Your task
Replace "difference" with "gap" throughout the data below and reproduce the data without the pictures, leaving everything else unchanged.

(Chart understanding data)
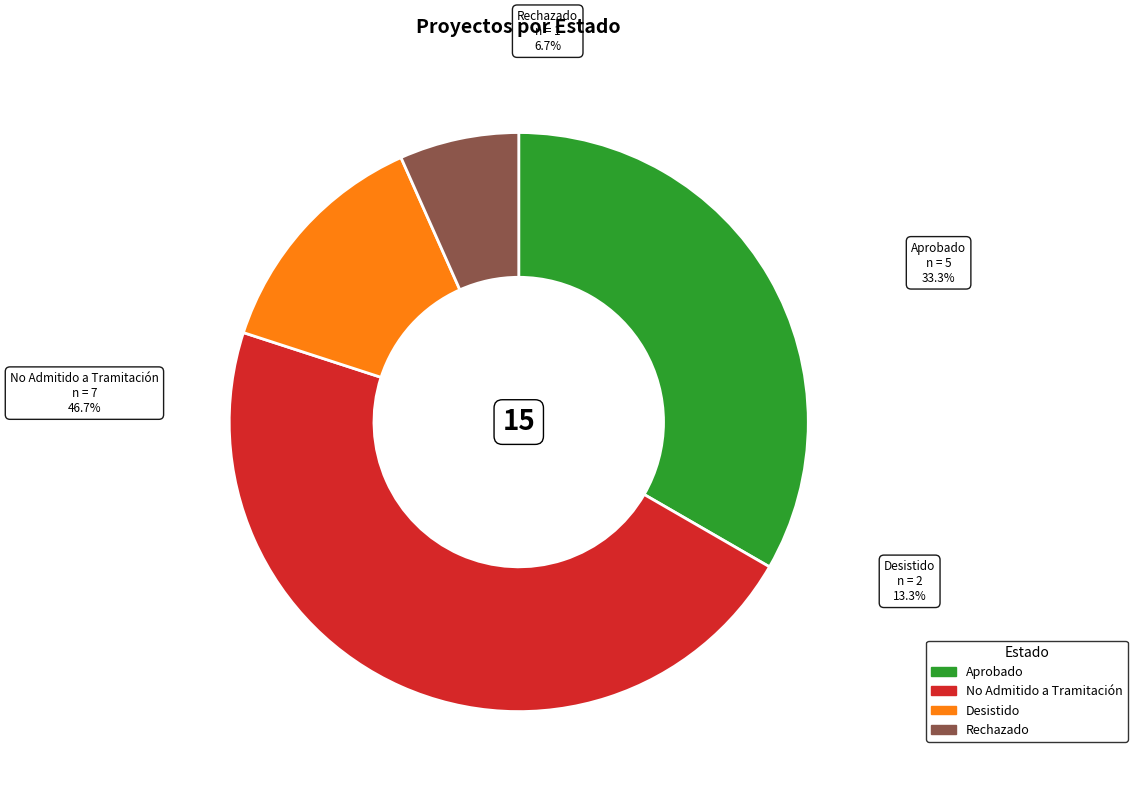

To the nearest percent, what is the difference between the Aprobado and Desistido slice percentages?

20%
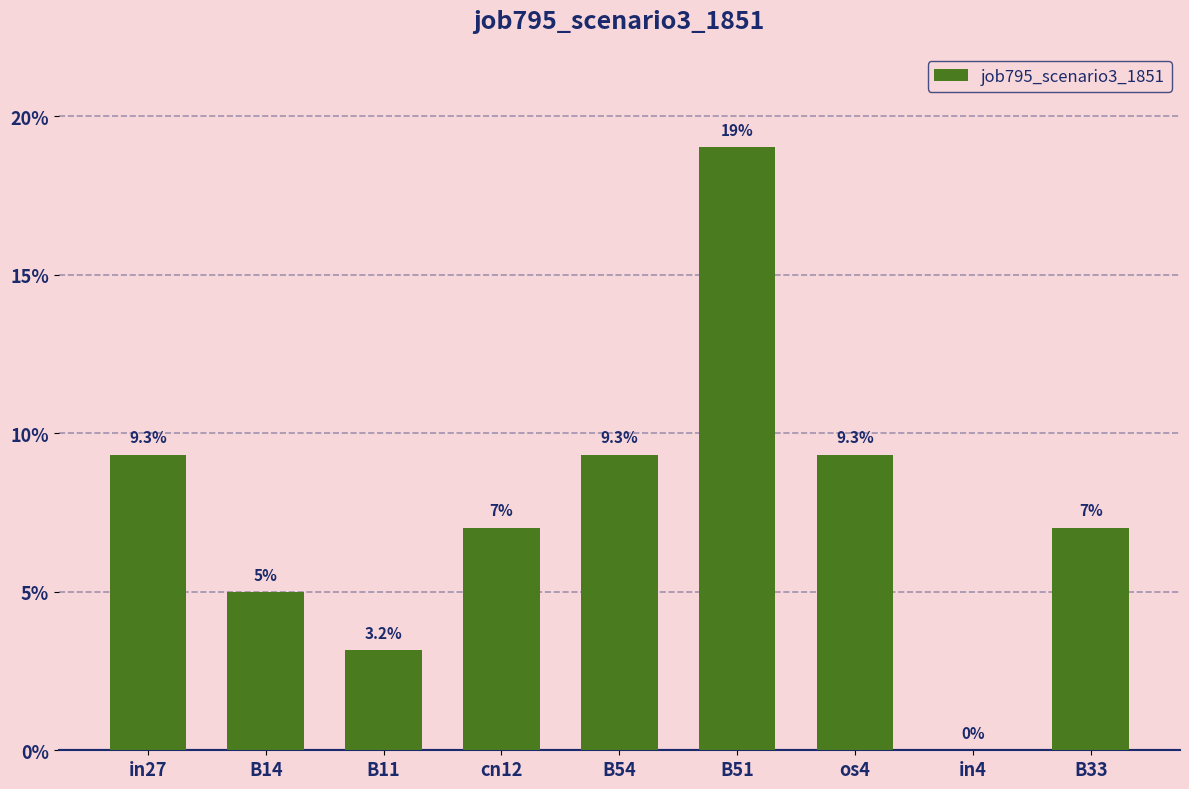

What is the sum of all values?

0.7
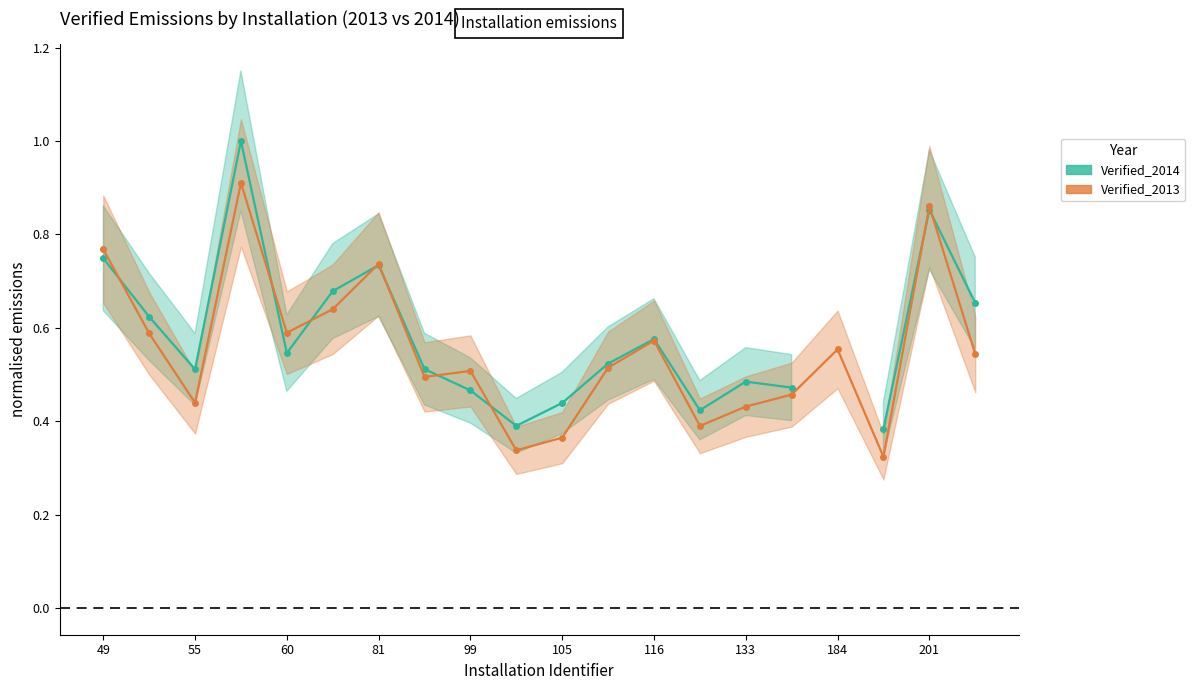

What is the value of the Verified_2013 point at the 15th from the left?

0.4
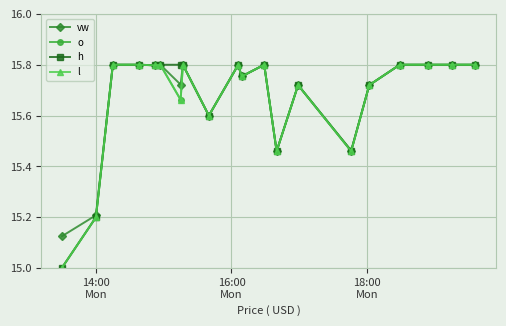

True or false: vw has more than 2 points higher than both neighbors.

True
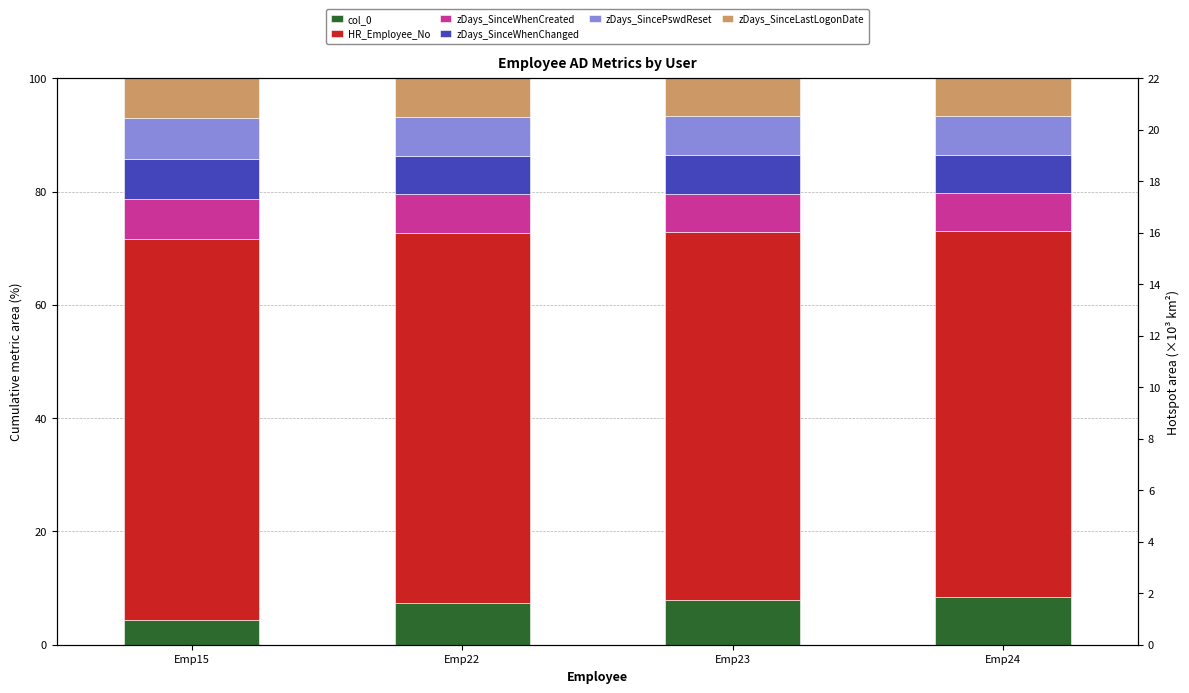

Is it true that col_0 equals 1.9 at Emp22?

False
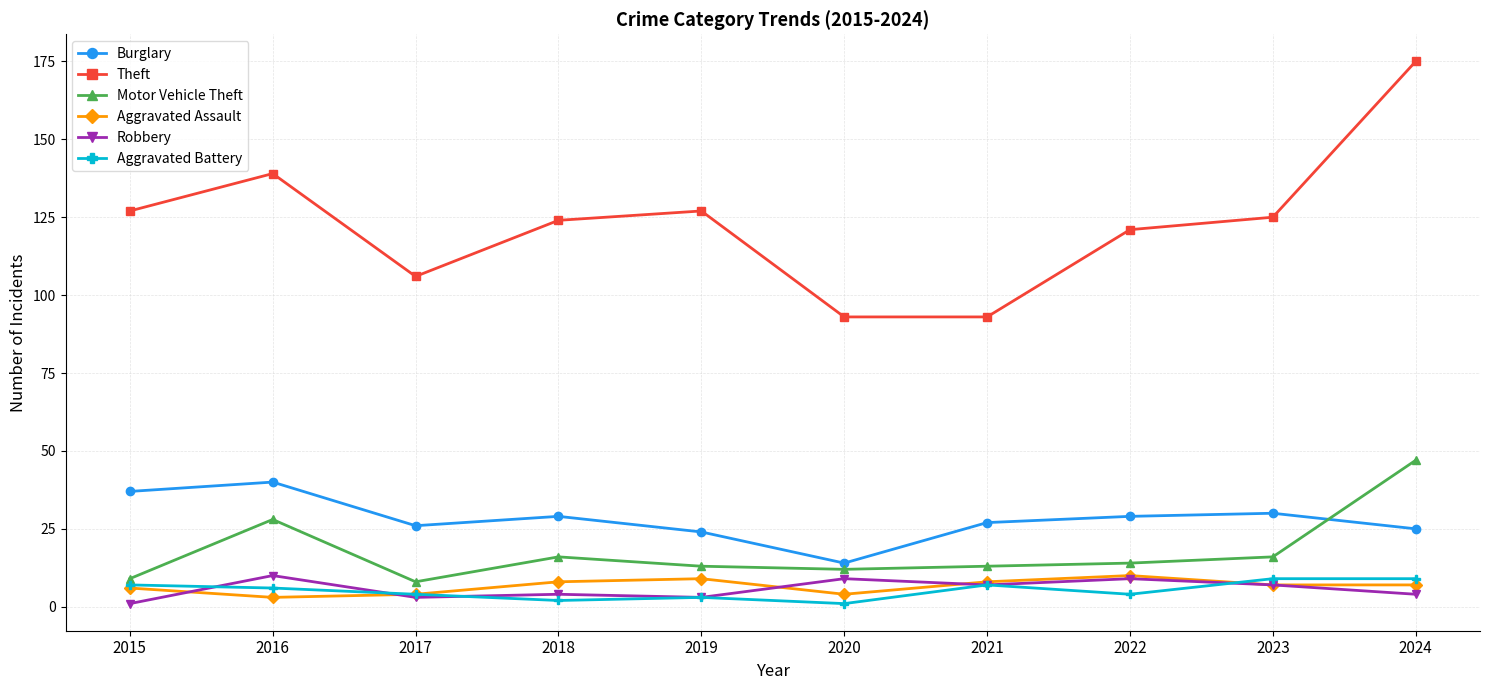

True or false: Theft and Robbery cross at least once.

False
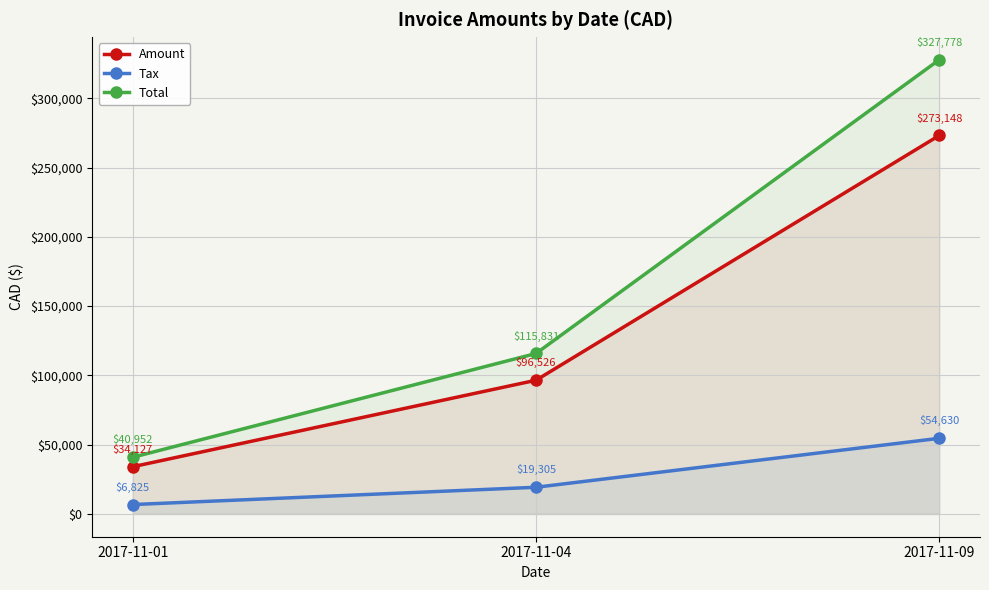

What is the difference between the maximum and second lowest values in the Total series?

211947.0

Result of this task
To the nearest percent, what is the gap between the Aprobado and Desistido slice percentages?

20%

What is the sum of all values?

0.7

What is the value of the Verified_2013 point at the 15th from the left?

0.4

True or false: vw has more than 2 points higher than both neighbors.

True

Is it true that col_0 equals 1.9 at Emp22?

False

True or false: Theft and Robbery cross at least once.

False

What is the gap between the maximum and second lowest values in the Total series?

211947.0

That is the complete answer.